Start of Block

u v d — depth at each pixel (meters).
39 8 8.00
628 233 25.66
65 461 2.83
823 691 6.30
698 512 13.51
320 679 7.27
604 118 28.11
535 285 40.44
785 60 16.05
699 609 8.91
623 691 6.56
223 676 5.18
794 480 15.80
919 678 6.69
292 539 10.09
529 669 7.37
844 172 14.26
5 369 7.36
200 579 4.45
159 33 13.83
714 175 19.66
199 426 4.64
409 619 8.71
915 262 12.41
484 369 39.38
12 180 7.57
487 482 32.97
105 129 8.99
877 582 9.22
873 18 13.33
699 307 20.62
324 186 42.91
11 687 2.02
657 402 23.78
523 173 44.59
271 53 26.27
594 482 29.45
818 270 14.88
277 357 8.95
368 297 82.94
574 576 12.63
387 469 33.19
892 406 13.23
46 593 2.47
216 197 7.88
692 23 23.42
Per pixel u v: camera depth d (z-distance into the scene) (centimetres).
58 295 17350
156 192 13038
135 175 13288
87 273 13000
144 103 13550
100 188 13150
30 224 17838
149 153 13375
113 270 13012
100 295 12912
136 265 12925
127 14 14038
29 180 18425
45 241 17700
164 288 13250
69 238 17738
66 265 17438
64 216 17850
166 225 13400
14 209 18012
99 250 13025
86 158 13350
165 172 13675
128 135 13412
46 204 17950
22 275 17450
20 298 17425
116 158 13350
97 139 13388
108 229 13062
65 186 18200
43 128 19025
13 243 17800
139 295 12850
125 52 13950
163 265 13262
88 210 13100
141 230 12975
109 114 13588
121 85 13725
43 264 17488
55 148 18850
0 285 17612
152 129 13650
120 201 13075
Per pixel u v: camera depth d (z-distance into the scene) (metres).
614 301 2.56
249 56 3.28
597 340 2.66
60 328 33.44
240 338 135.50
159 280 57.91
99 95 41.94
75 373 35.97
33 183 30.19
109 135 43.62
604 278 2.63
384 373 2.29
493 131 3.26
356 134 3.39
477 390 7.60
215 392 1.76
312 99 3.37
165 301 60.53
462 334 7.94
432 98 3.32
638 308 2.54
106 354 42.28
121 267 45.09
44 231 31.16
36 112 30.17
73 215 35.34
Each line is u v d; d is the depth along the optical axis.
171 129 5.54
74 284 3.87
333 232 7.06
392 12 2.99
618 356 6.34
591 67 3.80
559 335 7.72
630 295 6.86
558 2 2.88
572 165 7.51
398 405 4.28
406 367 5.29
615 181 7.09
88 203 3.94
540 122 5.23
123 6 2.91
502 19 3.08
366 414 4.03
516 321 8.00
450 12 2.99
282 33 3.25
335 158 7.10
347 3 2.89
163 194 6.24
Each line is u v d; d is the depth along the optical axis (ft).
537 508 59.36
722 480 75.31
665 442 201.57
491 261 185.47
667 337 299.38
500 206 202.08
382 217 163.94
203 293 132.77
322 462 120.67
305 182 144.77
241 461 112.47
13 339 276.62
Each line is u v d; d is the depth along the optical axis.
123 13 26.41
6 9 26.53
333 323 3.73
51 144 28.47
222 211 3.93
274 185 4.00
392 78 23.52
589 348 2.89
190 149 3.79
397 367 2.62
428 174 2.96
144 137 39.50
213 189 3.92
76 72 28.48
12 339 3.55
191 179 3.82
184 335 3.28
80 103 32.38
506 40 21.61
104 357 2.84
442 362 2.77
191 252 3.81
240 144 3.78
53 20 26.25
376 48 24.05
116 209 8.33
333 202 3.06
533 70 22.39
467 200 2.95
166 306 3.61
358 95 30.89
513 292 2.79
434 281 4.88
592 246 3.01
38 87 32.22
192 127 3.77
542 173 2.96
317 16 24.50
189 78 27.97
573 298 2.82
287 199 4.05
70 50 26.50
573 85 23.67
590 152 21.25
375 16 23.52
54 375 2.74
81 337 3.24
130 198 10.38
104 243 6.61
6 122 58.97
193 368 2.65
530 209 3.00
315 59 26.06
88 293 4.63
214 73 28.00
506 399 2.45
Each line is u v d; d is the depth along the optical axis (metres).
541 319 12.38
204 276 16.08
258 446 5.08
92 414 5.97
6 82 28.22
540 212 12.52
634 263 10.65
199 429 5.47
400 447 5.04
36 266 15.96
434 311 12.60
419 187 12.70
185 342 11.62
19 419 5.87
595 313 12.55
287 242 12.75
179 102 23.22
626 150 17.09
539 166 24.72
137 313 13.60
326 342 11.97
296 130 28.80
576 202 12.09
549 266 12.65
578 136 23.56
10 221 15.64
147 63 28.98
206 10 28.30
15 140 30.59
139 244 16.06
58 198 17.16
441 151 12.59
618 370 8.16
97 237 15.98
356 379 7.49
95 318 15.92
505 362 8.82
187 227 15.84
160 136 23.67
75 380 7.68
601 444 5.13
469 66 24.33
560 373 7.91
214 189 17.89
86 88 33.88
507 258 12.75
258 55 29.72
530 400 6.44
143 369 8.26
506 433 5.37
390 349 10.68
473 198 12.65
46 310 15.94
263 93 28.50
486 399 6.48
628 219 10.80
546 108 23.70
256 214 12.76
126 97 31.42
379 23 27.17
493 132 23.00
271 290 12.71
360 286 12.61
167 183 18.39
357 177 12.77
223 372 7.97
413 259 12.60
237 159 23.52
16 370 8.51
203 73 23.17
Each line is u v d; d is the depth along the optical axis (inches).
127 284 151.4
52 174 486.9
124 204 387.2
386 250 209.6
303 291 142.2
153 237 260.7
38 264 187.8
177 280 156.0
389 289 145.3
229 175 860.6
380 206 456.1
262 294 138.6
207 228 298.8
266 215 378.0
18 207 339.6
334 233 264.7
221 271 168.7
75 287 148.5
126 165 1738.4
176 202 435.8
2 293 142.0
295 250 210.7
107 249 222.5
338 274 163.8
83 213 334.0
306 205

End of Block

Nothing but the lines from the one that contains "380 206 456.1" through the end of the data above should appear, each reproduced exactly.

Reply to the exercise:
380 206 456.1
262 294 138.6
207 228 298.8
266 215 378.0
18 207 339.6
334 233 264.7
221 271 168.7
75 287 148.5
126 165 1738.4
176 202 435.8
2 293 142.0
295 250 210.7
107 249 222.5
338 274 163.8
83 213 334.0
306 205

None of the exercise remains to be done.